YOUR GOAL:
Where does the string "depth" appear in the material? Copy each line that holds it.

INFORMATION SUPPLIED:
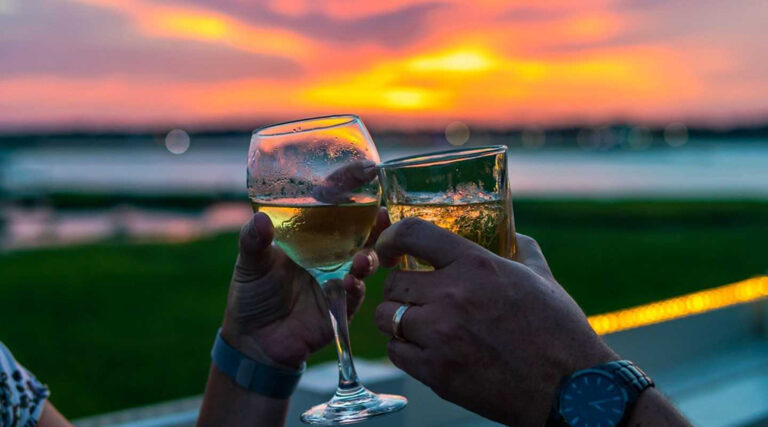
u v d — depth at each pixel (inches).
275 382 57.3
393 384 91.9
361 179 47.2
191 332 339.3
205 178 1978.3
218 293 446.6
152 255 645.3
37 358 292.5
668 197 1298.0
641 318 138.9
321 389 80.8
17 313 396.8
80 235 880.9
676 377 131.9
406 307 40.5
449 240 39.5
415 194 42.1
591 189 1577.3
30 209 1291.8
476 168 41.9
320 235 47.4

...

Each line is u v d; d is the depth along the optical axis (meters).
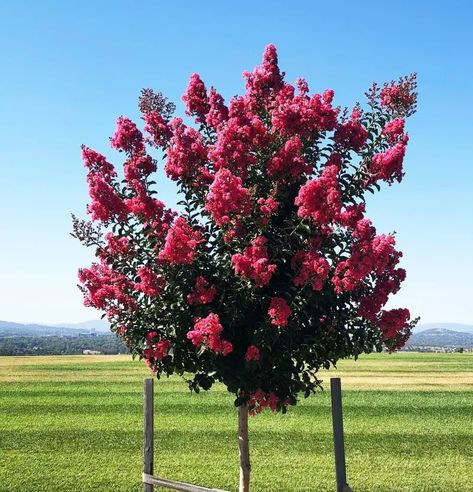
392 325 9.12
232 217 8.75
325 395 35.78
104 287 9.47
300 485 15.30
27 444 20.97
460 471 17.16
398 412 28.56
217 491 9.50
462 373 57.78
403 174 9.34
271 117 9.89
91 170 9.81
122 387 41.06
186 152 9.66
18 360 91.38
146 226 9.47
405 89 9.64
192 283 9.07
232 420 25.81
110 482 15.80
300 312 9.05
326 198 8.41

SOLVED PROBLEM:
u v d — depth at each pixel (inches).
Each line is u v d; d is the depth along the optical axis (meters).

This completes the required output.